PROVIDED PASSAGE –
((

A common refrain is that the sign of a great actor is one that makes a good movie great. Respectfully, I disagree. A sign of a great actor is someone who makes a crappy movie watchable: think Tom Cruise in Cocktail. This gets me to Juliet, Naked. This story is 2/3 about uninteresting and 100% about awful people. However, Rose Byrne, Chris O’Dowd, and Ethan Hawke take this Nick Hornby tale and drag it into mediocrity, a true sign of their talents.
One of these awful people is Chris O’Dowd’s Duncan. He’s a grown professor who hosts a blog about his favorite musician from when he was a kid, Tucker Crowe (Ethan Hawke). Though Crowe is Duncan’s true love, he also has a live in girlfriend, Annie (Rose Byrne). Annie is a woman who lets life come to her, afraid to take a risk and try something new, so she gets caught up in Duncan’s Crowe fever. After listening to Juliet, Naked, Crowe’s an uplugged version of Crowe’s most famous album, Annie goes on Duncan’s blog and rips it to pieces. This elicits a response from none other than Crowe himself directly to Annie, where the two strike up an online correspondence before fate decides to bring them together.
Juliet, Naked’s biggest story hindrance is timing. If this had come out 20 years ago, it could have been more interesting, because the term manic pixie dream girl didn’t exist. That term is a movie term, where a cute, perfectly capable woman helps a damaged artistic man grow up and become someone of substance again. Rose Byrne’s character is that girl for 2 men in this movie. Duncan is a professor in a state of arrested development and Tucker Crowe obviously has many demons from his past that continually haunt him in the form of adorable children from several mothers. Juliet, Naked’s wrinkle is that Byrne herself is in a state of stasis, and also needs to be awoken. However, her wokeness comes from taking on Tucker’s crazy problems and helping him with them somehow wakes her up? But NOT her break up with her longterm boyfriend Duncan? Doesn’t add up to me. The treatment of Duncan here is also pretty shitty, being relegated to a plot device for the first half of the movie to get Byrne interested in Crowe, and then being forgotten until Byrne has an emotional and character breakthrough. Most importantly, and sadly, Annie and Duncan just aren’t that interesting people. Watching them fight over pointless nonsense while living a life that decides for them just isn’t fun to watch onscreen.

))

COLLECTED DATA –
((

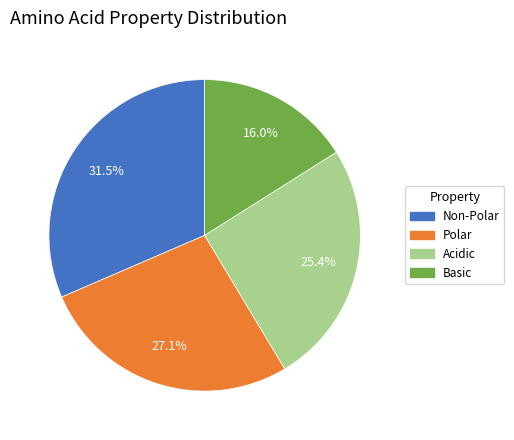

Is Non-Polar the majority of the pie?

No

))

APPLY WHAT YOU READ –
- 1) List the four actors named in the review.
- 2) Translate this sentence from the review into Spanish: "Rose Byrne’s character is that girl for 2 men in this movie."
- 3) Return the stretch of the review from "One of these" through "bring them together.", copied word for word.

RESULTS FOR THE EXERCISE –
- 1) Tom Cruise, Rose Byrne, Chris O'Dowd, Ethan Hawke

- 2) El personaje de Rose Byrne es esa chica para 2 hombres en esta película.

- 3)
One of these awful people is Chris O’Dowd’s Duncan. He’s a grown professor who hosts a blog about his favorite musician from when he was a kid, Tucker Crowe (Ethan Hawke). Though Crowe is Duncan’s true love, he also has a live in girlfriend, Annie (Rose Byrne). Annie is a woman who lets life come to her, afraid to take a risk and try something new, so she gets caught up in Duncan’s Crowe fever. After listening to Juliet, Naked, Crowe’s an uplugged version of Crowe’s most famous album, Annie goes on Duncan’s blog and rips it to pieces. This elicits a response from none other than Crowe himself directly to Annie, where the two strike up an online correspondence before fate decides to bring them together.